> **展示数据**
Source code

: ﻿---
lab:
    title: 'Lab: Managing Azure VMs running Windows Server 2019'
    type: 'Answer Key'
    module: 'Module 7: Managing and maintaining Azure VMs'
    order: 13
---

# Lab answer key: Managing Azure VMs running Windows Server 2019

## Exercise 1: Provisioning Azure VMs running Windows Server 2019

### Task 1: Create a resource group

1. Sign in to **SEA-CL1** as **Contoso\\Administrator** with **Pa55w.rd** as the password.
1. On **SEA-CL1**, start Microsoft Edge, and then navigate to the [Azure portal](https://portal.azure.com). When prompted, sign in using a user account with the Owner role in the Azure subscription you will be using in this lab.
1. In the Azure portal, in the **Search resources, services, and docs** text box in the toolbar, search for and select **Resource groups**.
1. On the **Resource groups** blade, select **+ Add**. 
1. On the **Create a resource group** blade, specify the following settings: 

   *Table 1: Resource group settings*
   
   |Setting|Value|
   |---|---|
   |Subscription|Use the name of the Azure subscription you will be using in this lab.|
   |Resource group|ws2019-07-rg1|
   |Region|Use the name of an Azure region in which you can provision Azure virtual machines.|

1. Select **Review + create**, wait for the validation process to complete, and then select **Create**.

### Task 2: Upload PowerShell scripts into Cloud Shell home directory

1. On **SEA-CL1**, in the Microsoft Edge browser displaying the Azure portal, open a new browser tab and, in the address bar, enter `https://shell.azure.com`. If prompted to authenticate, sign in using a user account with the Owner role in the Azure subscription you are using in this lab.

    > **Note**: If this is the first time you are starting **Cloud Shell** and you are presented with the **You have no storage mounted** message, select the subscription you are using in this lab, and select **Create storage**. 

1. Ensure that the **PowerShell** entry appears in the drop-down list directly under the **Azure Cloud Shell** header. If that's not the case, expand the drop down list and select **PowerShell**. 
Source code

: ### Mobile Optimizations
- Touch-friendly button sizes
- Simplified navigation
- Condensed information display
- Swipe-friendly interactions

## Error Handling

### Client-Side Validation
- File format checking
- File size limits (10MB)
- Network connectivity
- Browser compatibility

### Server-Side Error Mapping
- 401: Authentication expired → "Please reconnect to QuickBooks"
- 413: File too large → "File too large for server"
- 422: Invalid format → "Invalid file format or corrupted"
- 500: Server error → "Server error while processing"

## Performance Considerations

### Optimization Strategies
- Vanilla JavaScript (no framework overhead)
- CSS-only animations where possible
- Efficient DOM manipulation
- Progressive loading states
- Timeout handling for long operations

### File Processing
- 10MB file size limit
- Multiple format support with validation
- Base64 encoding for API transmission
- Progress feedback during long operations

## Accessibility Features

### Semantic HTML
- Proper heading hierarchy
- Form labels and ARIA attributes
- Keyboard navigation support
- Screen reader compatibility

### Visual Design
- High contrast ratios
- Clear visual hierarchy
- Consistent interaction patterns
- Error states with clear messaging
--
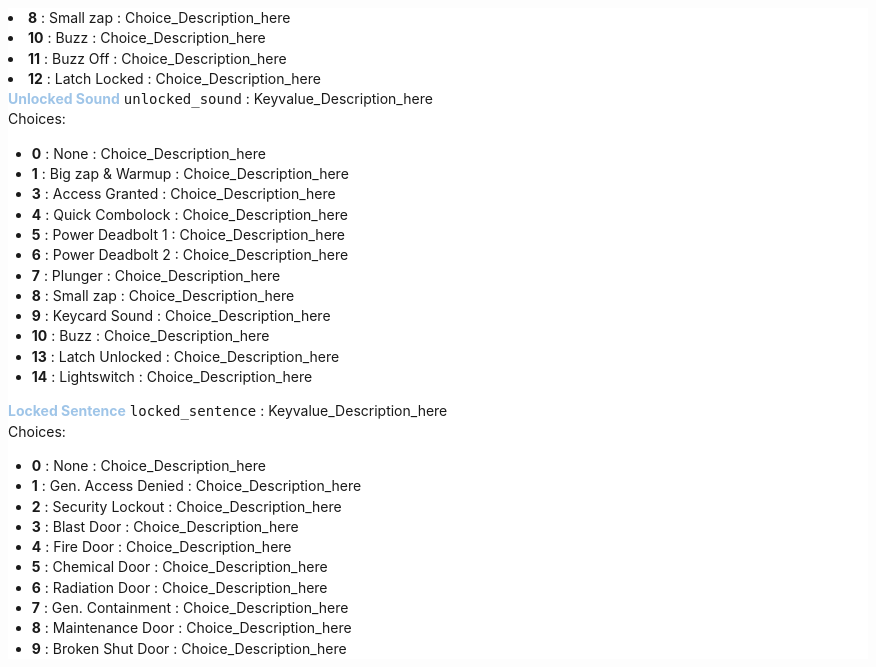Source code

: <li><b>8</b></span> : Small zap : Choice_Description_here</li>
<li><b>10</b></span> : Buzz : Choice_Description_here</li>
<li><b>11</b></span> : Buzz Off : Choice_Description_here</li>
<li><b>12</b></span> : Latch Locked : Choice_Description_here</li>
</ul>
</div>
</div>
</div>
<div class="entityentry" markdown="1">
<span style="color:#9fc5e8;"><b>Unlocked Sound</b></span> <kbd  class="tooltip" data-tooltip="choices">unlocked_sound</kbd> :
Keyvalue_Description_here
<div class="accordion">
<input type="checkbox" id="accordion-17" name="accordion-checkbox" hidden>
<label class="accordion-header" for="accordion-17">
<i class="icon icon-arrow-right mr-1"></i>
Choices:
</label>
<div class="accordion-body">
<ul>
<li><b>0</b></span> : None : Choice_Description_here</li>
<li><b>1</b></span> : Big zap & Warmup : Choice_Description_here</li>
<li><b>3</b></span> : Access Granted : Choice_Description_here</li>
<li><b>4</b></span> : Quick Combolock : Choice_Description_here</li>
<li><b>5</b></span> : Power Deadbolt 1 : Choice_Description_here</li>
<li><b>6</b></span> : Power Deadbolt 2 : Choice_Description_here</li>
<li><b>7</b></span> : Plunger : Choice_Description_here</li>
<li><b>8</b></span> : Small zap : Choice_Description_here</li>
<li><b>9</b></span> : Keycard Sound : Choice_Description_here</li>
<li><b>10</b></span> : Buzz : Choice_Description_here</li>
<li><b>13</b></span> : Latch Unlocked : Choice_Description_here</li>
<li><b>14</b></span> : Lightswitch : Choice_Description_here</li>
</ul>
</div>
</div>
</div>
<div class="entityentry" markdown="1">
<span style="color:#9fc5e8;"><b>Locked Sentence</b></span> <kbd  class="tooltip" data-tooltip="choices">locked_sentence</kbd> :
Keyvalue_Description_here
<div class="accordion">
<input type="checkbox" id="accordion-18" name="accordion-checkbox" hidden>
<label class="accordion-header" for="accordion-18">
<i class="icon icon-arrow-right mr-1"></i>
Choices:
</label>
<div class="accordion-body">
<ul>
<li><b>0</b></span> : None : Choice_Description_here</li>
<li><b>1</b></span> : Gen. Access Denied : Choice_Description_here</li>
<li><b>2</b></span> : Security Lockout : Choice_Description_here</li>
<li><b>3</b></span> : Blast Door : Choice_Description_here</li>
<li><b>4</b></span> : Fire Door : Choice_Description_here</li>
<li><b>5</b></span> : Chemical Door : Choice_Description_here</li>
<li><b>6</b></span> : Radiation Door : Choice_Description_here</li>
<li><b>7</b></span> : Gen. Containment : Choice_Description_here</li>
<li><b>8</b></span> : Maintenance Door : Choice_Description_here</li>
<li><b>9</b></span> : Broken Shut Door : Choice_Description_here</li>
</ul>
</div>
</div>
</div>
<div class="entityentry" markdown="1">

> **任务要求**
从含有“1. Ensure that”的那一行起，到含有“- Error states with clear messaging”的那一行止，将其中的“10MB”替换为“20MB”，其余内容一律不变，输出这些行。

> **任务结果**
1. Ensure that the **PowerShell** entry appears in the drop-down list directly under the **Azure Cloud Shell** header. If that's not the case, expand the drop down list and select **PowerShell**. 
Source code

: ### Mobile Optimizations
- Touch-friendly button sizes
- Simplified navigation
- Condensed information display
- Swipe-friendly interactions

## Error Handling

### Client-Side Validation
- File format checking
- File size limits (20MB)
- Network connectivity
- Browser compatibility

### Server-Side Error Mapping
- 401: Authentication expired → "Please reconnect to QuickBooks"
- 413: File too large → "File too large for server"
- 422: Invalid format → "Invalid file format or corrupted"
- 500: Server error → "Server error while processing"

## Performance Considerations

### Optimization Strategies
- Vanilla JavaScript (no framework overhead)
- CSS-only animations where possible
- Efficient DOM manipulation
- Progressive loading states
- Timeout handling for long operations

### File Processing
- 20MB file size limit
- Multiple format support with validation
- Base64 encoding for API transmission
- Progress feedback during long operations

## Accessibility Features

### Semantic HTML
- Proper heading hierarchy
- Form labels and ARIA attributes
- Keyboard navigation support
- Screen reader compatibility

### Visual Design
- High contrast ratios
- Clear visual hierarchy
- Consistent interaction patterns
- Error states with clear messaging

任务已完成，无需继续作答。